- EXERCISE PROMPT:
Print every line of the following items without changing anything.

───── ENTRIES SHOWN ─────

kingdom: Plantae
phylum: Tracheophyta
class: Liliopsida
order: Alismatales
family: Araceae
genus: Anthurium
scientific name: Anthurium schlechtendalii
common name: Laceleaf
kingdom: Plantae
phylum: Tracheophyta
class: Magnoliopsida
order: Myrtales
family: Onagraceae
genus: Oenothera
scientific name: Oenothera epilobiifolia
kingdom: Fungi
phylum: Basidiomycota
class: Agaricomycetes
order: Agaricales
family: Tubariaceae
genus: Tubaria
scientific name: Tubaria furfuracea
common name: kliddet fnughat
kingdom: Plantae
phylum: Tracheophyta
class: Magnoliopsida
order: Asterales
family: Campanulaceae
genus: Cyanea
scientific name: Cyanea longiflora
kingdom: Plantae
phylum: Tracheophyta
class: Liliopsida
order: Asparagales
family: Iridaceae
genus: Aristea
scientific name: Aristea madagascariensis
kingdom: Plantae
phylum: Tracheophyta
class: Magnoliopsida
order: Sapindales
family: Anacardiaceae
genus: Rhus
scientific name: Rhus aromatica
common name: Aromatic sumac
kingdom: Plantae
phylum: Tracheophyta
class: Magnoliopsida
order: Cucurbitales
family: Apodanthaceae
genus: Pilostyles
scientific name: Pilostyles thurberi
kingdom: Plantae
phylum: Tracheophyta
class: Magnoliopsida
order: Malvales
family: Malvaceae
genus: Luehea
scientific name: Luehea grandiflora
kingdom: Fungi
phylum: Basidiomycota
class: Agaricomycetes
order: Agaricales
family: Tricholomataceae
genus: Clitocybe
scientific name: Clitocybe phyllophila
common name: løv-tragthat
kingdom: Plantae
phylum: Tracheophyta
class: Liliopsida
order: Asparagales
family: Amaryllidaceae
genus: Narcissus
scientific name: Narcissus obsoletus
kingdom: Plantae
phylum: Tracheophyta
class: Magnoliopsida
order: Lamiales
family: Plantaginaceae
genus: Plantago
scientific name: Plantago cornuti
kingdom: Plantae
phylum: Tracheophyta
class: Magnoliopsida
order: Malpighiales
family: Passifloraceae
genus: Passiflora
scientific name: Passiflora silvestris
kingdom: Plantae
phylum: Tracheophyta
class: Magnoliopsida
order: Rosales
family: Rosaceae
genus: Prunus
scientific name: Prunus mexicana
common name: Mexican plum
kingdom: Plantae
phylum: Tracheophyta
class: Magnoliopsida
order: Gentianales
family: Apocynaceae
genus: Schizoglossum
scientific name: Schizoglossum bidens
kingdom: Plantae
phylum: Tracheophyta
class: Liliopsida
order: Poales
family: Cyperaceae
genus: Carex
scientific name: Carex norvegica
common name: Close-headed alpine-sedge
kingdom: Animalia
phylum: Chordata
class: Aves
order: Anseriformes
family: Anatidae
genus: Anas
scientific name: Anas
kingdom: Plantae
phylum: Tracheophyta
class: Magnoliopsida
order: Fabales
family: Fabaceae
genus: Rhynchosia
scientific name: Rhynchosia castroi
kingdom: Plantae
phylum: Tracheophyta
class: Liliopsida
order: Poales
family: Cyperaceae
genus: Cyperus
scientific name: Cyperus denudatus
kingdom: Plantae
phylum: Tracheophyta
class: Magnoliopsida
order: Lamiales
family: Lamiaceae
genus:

─────

- ANSWER TO THE EXERCISE:
kingdom: Plantae
phylum: Tracheophyta
class: Liliopsida
order: Alismatales
family: Araceae
genus: Anthurium
scientific name: Anthurium schlechtendalii
common name: Laceleaf
kingdom: Plantae
phylum: Tracheophyta
class: Magnoliopsida
order: Myrtales
family: Onagraceae
genus: Oenothera
scientific name: Oenothera epilobiifolia
kingdom: Fungi
phylum: Basidiomycota
class: Agaricomycetes
order: Agaricales
family: Tubariaceae
genus: Tubaria
scientific name: Tubaria furfuracea
common name: kliddet fnughat
kingdom: Plantae
phylum: Tracheophyta
class: Magnoliopsida
order: Asterales
family: Campanulaceae
genus: Cyanea
scientific name: Cyanea longiflora
kingdom: Plantae
phylum: Tracheophyta
class: Liliopsida
order: Asparagales
family: Iridaceae
genus: Aristea
scientific name: Aristea madagascariensis
kingdom: Plantae
phylum: Tracheophyta
class: Magnoliopsida
order: Sapindales
family: Anacardiaceae
genus: Rhus
scientific name: Rhus aromatica
common name: Aromatic sumac
kingdom: Plantae
phylum: Tracheophyta
class: Magnoliopsida
order: Cucurbitales
family: Apodanthaceae
genus: Pilostyles
scientific name: Pilostyles thurberi
kingdom: Plantae
phylum: Tracheophyta
class: Magnoliopsida
order: Malvales
family: Malvaceae
genus: Luehea
scientific name: Luehea grandiflora
kingdom: Fungi
phylum: Basidiomycota
class: Agaricomycetes
order: Agaricales
family: Tricholomataceae
genus: Clitocybe
scientific name: Clitocybe phyllophila
common name: løv-tragthat
kingdom: Plantae
phylum: Tracheophyta
class: Liliopsida
order: Asparagales
family: Amaryllidaceae
genus: Narcissus
scientific name: Narcissus obsoletus
kingdom: Plantae
phylum: Tracheophyta
class: Magnoliopsida
order: Lamiales
family: Plantaginaceae
genus: Plantago
scientific name: Plantago cornuti
kingdom: Plantae
phylum: Tracheophyta
class: Magnoliopsida
order: Malpighiales
family: Passifloraceae
genus: Passiflora
scientific name: Passiflora silvestris
kingdom: Plantae
phylum: Tracheophyta
class: Magnoliopsida
order: Rosales
family: Rosaceae
genus: Prunus
scientific name: Prunus mexicana
common name: Mexican plum
kingdom: Plantae
phylum: Tracheophyta
class: Magnoliopsida
order: Gentianales
family: Apocynaceae
genus: Schizoglossum
scientific name: Schizoglossum bidens
kingdom: Plantae
phylum: Tracheophyta
class: Liliopsida
order: Poales
family: Cyperaceae
genus: Carex
scientific name: Carex norvegica
common name: Close-headed alpine-sedge
kingdom: Animalia
phylum: Chordata
class: Aves
order: Anseriformes
family: Anatidae
genus: Anas
scientific name: Anas
kingdom: Plantae
phylum: Tracheophyta
class: Magnoliopsida
order: Fabales
family: Fabaceae
genus: Rhynchosia
scientific name: Rhynchosia castroi
kingdom: Plantae
phylum: Tracheophyta
class: Liliopsida
order: Poales
family: Cyperaceae
genus: Cyperus
scientific name: Cyperus denudatus
kingdom: Plantae
phylum: Tracheophyta
class: Magnoliopsida
order: Lamiales
family: Lamiaceae
genus:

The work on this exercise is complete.